Please reproduce every item below without changing a single character, and leave out the pictures.

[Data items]
*-*-*
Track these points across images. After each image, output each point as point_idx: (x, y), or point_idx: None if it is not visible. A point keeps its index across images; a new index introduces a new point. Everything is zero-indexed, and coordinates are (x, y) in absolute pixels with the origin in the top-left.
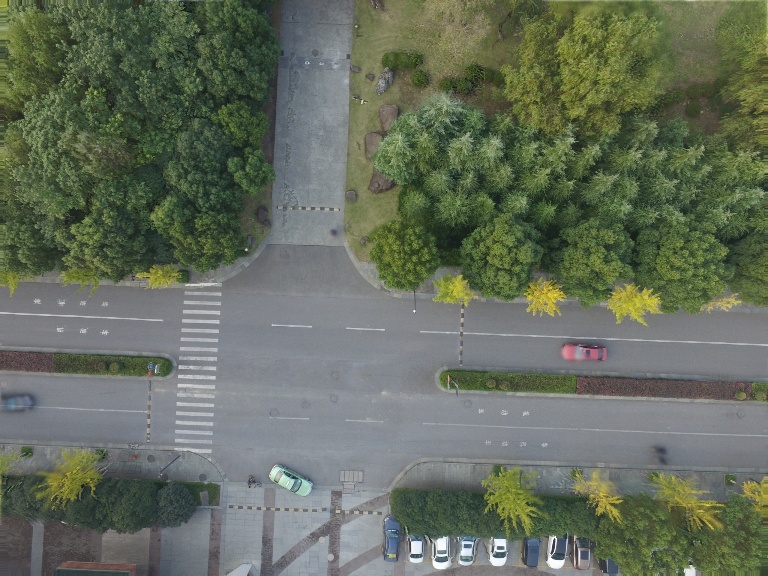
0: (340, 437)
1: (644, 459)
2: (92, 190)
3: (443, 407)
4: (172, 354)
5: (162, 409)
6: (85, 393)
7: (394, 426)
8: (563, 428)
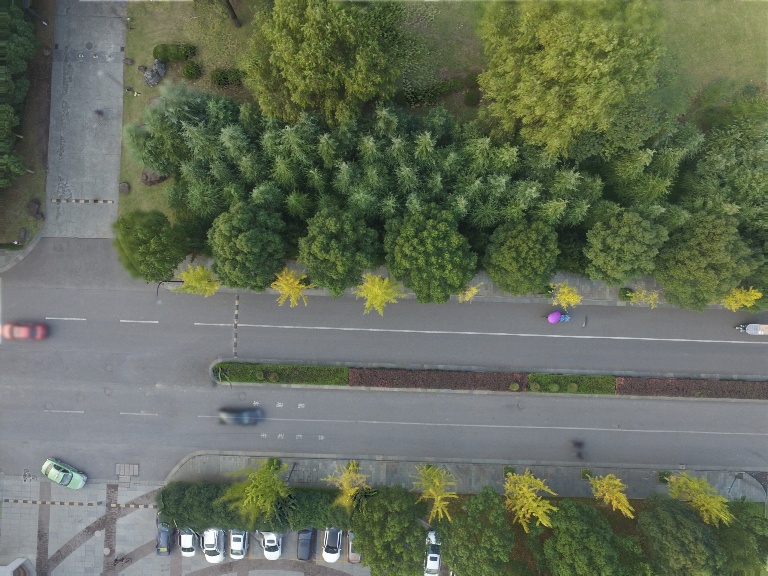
0: (115, 430)
1: (422, 451)
2: None
3: (217, 399)
4: None
5: None
6: None
7: (169, 419)
8: (339, 420)
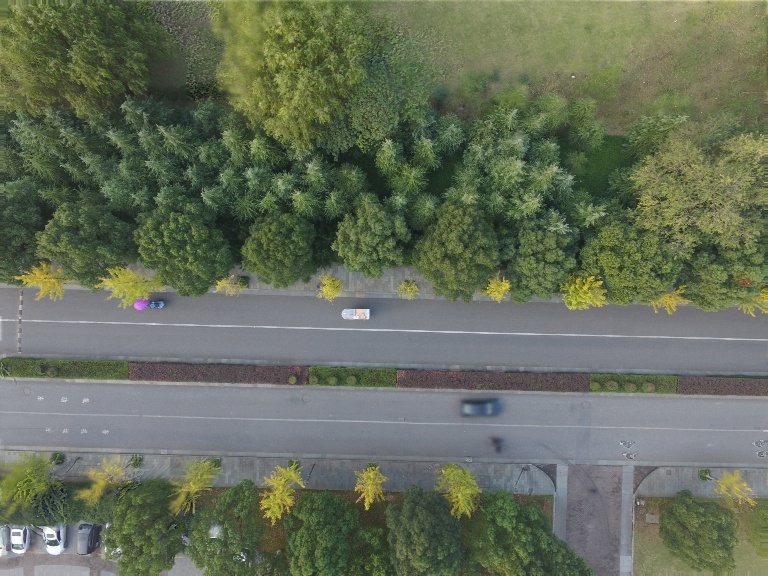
0: None
1: (207, 445)
2: None
3: (2, 395)
4: None
5: None
6: None
7: None
8: (124, 415)
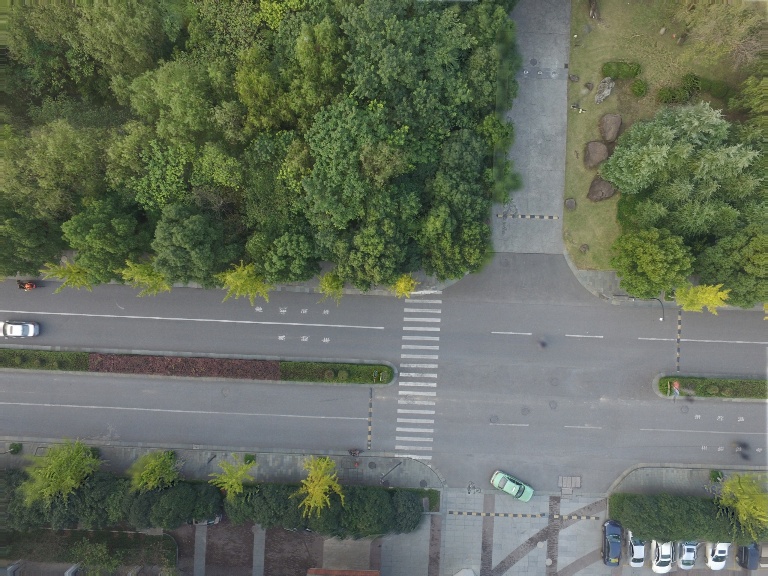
0: (559, 443)
1: None
2: (372, 201)
3: (660, 413)
4: (393, 361)
5: (383, 416)
6: (306, 400)
7: (612, 432)
8: None
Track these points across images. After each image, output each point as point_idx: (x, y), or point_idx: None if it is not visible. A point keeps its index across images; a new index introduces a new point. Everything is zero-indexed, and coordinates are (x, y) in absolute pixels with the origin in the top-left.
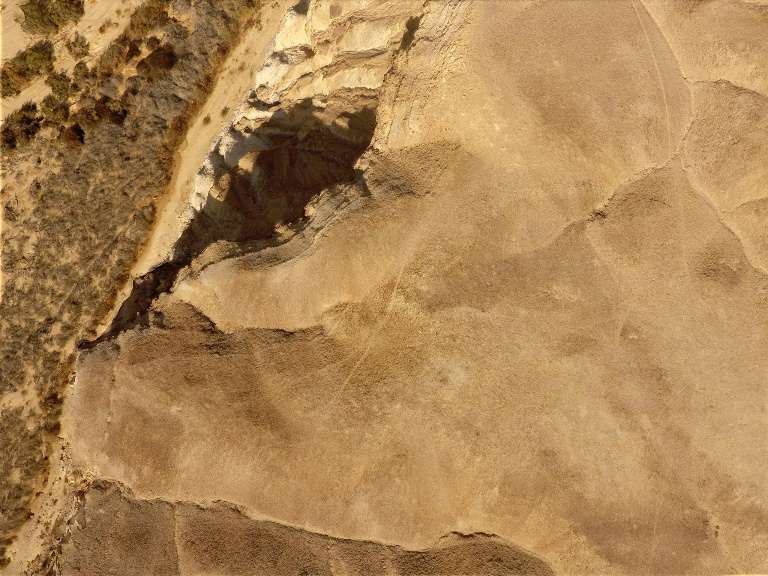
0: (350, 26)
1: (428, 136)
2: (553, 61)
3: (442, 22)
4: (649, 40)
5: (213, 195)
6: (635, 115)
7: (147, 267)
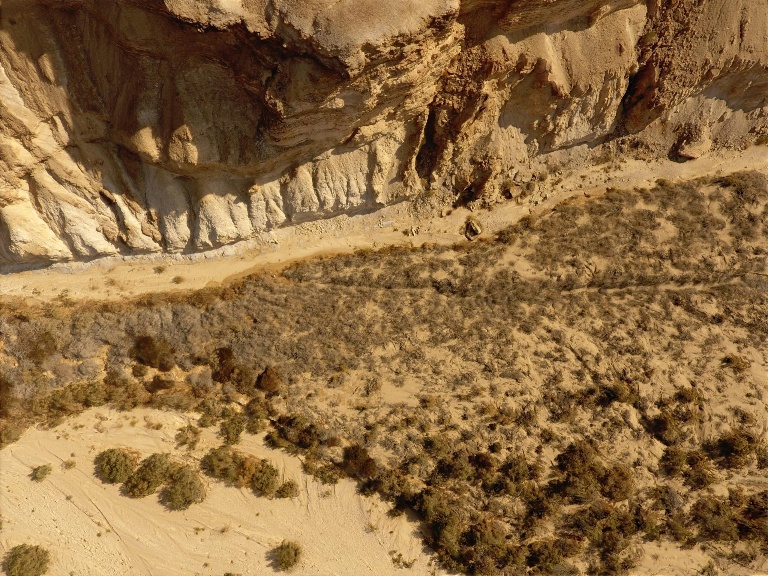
0: None
1: None
2: None
3: None
4: None
5: (196, 153)
6: None
7: (338, 242)
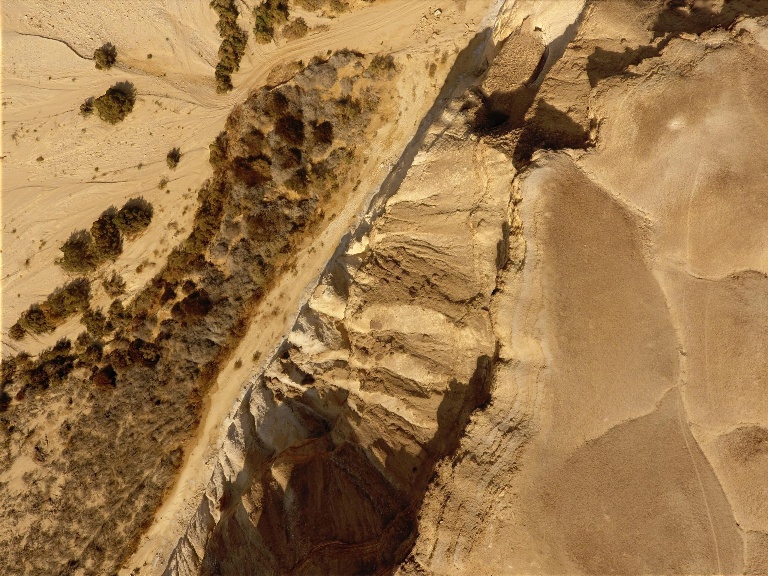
0: (390, 350)
1: (472, 574)
2: (604, 515)
3: (490, 443)
4: (702, 485)
5: (245, 507)
6: (686, 575)
7: (172, 511)
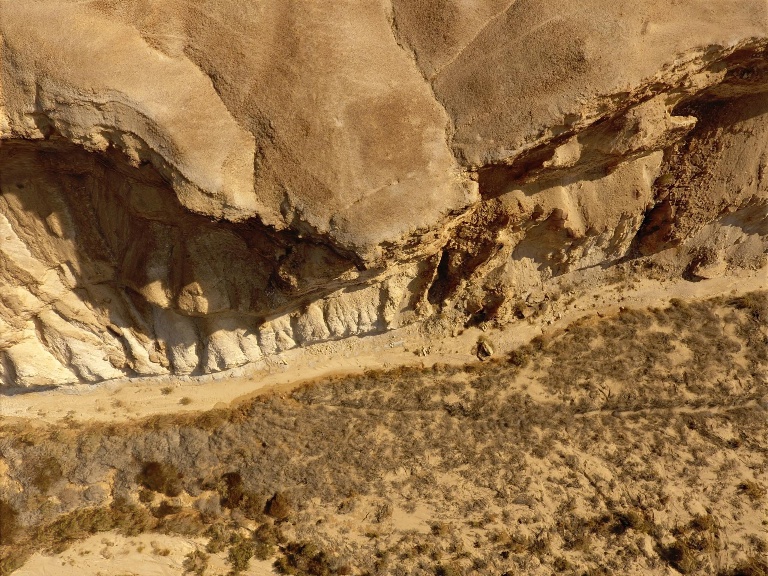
0: None
1: None
2: None
3: None
4: None
5: (206, 304)
6: None
7: (348, 362)
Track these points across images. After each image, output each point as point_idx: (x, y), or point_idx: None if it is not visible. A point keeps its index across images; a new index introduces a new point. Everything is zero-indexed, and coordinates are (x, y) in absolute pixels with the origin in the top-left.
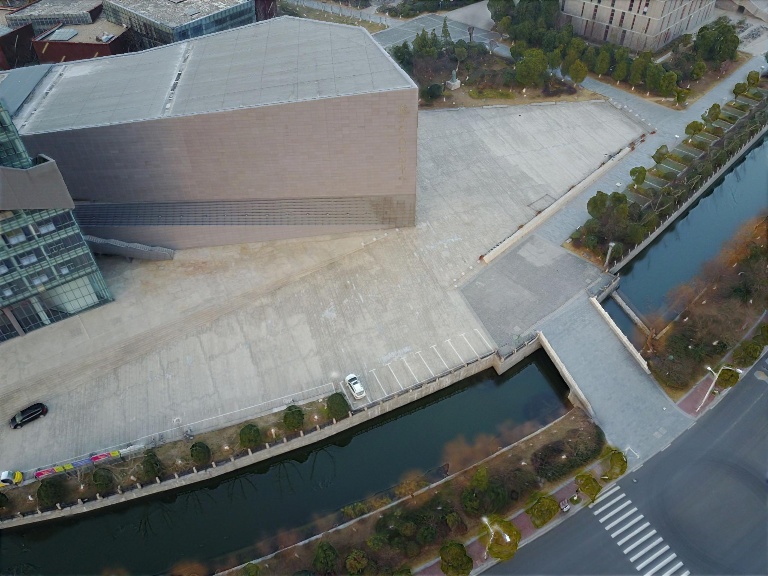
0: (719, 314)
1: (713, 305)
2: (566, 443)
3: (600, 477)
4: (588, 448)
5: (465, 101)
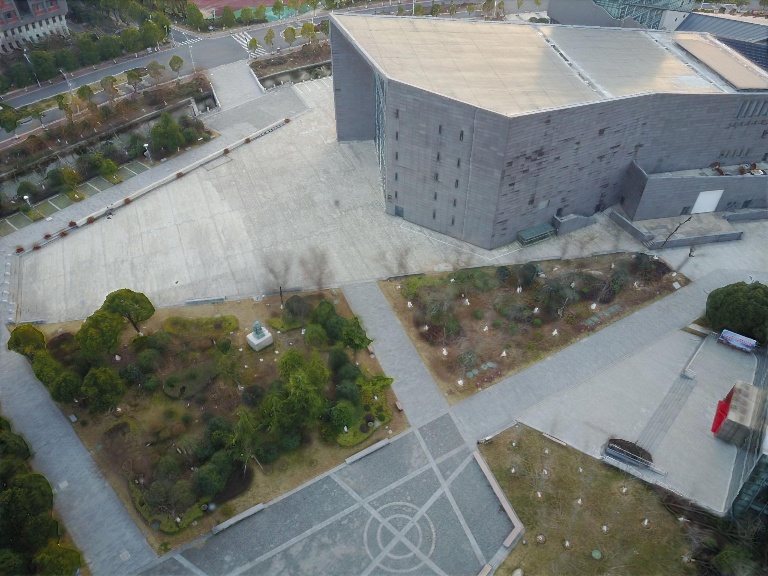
0: (148, 92)
1: (140, 110)
2: (269, 63)
3: (259, 58)
4: (260, 62)
5: (249, 310)
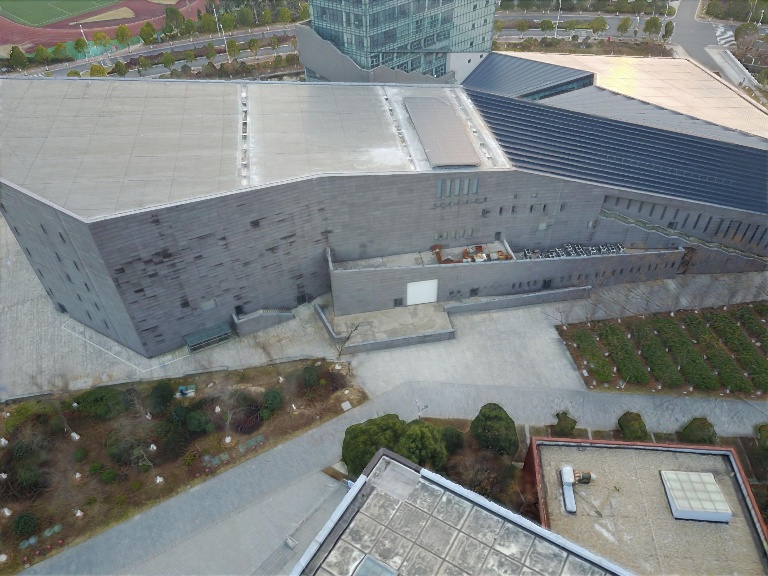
*-*-*
◆ Exercise result
Track these points across images. After each image, output each point as point_idx: (x, y), or point_idx: None if it is not visible. A point keeps its index across images; a new index introduces a new point. Everything is zero-indexed, and coordinates are (x, y) in absolute pixels with the origin in the top-left.
0: (340, 437)
1: (644, 459)
2: (92, 190)
3: (443, 407)
4: (172, 354)
5: (162, 409)
6: (85, 393)
7: (394, 426)
8: (563, 428)
0: (115, 430)
1: (422, 451)
2: None
3: (217, 399)
4: None
5: None
6: None
7: (169, 419)
8: (339, 420)
0: None
1: (207, 445)
2: None
3: (2, 395)
4: None
5: None
6: None
7: None
8: (124, 415)
0: (559, 443)
1: None
2: (372, 201)
3: (660, 413)
4: (393, 361)
5: (383, 416)
6: (306, 400)
7: (612, 432)
8: None
Track these points across images. After each image, output each point as point_idx: (x, y), or point_idx: None if it is not visible. A point keeps its index across images; a new index introduces a new point. Everything is zero-indexed, and coordinates are (x, y) in absolute pixels with the origin in the top-left.
0: (350, 26)
1: (428, 136)
2: (553, 61)
3: (442, 22)
4: (649, 40)
5: (213, 195)
6: (635, 115)
7: (147, 267)
0: None
1: None
2: None
3: None
4: None
5: (196, 153)
6: None
7: (338, 242)
0: (390, 350)
1: (472, 574)
2: (604, 515)
3: (490, 443)
4: (702, 485)
5: (245, 507)
6: (686, 575)
7: (172, 511)
0: None
1: None
2: None
3: None
4: None
5: (206, 304)
6: None
7: (348, 362)
Track these points across images. After each image, output each point as point_idx: (x, y), or point_idx: None if it is not visible. A point keeps its index across images; a new index introduces a new point. Everything is zero-indexed, and coordinates are (x, y) in absolute pixels with the origin in the top-left.
0: (719, 314)
1: (713, 305)
2: (566, 443)
3: (600, 477)
4: (588, 448)
5: (465, 101)
0: (148, 92)
1: (140, 110)
2: (269, 63)
3: (259, 58)
4: (260, 62)
5: (249, 310)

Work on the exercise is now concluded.